=== TEXT PASSAGE ===

2. Each restricted stock unit ('RSU') represents a contingent right to receive one share of Issuer common stock. This RSU grant vested in five annual installments, beginning February 14, 2020.
3. Each RSU represents a contingent right to receive one share of Issuer common stock. This RSU grant vested in four annual installments, beginning February 14, 2021.
4. Each RSU represents a contingent right to receive one share of Issuer common stock. This RSU grant vests in four annual installments, beginning February 14, 2022.
5. Each RSU represents a contingent right to receive one share of Issuer common stock. This RSU grant vests in four annual installments, beginning February 14, 2023.
6. Each RSU represents a contingent right to receive one share of Issuer common stock. This RSU grant vests in four annual installments, beginning February 14, 2024.

=== DATA FOR ANALYSIS ===

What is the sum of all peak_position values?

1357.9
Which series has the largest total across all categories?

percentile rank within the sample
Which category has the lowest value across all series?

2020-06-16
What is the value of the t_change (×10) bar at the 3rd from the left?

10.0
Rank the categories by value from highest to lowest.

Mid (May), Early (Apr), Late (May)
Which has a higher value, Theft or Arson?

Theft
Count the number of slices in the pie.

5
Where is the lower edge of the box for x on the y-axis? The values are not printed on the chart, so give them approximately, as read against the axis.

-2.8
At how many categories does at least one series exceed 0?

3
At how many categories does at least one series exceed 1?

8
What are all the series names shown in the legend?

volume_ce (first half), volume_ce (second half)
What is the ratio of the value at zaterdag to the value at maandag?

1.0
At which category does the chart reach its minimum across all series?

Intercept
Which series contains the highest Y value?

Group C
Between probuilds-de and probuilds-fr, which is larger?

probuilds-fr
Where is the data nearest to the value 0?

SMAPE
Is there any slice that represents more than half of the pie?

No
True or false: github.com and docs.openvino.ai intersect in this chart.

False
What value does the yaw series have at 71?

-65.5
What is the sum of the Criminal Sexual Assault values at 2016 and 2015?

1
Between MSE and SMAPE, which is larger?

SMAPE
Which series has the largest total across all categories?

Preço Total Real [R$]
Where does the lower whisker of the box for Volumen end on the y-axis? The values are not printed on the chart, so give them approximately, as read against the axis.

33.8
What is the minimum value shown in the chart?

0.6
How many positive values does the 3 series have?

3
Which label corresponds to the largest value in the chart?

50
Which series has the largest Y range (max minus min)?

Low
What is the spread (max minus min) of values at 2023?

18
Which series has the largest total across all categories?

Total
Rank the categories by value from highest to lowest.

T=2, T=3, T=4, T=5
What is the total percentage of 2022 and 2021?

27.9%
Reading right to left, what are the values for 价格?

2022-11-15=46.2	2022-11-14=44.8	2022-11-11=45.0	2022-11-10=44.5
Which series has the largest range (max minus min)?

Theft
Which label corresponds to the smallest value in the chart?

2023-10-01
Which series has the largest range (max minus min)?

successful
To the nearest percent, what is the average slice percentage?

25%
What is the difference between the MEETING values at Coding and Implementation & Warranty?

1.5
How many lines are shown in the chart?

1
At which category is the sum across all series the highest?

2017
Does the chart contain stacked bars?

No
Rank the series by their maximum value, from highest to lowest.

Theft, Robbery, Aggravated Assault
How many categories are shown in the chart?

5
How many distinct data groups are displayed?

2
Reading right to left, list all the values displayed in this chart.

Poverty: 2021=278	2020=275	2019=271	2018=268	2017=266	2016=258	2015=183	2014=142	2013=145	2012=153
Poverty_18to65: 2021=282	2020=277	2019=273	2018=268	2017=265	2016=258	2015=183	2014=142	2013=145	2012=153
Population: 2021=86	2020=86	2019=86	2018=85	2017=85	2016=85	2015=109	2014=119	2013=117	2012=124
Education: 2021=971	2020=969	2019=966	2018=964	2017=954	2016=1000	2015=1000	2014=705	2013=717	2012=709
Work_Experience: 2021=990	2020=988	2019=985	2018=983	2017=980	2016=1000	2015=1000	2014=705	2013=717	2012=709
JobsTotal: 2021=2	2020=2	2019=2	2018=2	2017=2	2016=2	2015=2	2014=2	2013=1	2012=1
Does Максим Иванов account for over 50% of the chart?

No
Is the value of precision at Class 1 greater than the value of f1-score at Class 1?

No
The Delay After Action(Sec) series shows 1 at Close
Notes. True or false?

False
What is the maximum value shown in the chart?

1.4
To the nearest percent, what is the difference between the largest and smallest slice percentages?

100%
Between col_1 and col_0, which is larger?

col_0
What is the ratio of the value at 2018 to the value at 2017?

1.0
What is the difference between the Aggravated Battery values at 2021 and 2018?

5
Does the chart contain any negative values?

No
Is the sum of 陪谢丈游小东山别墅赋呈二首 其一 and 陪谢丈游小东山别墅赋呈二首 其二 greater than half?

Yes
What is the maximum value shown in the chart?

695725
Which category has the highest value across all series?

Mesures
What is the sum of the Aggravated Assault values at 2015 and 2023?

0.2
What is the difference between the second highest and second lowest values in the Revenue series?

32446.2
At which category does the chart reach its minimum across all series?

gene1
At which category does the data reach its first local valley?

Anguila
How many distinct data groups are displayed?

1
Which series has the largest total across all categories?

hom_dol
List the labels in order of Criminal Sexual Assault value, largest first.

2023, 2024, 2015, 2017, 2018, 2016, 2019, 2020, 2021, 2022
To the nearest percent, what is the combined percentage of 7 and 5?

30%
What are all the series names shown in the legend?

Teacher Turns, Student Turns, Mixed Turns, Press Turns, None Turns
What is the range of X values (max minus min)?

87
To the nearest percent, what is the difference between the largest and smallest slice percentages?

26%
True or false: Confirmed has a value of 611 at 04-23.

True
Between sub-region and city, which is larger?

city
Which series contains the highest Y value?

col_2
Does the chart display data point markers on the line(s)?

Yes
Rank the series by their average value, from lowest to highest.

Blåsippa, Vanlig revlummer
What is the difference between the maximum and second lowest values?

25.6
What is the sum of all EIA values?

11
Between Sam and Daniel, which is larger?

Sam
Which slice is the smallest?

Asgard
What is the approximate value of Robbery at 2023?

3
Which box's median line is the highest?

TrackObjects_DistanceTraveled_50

===

(INSTRUCTIONS TO FOLLOW): Reproduce the passage on restricted stock units, starting with "5. Each RSU" and going on through "February 14, 2024.". Work only from the passage on restricted stock units.

(EXPECTED OUTPUT):
5. Each RSU represents a contingent right to receive one share of Issuer common stock. This RSU grant vests in four annual installments, beginning February 14, 2023.
6. Each RSU represents a contingent right to receive one share of Issuer common stock. This RSU grant vests in four annual installments, beginning February 14, 2024.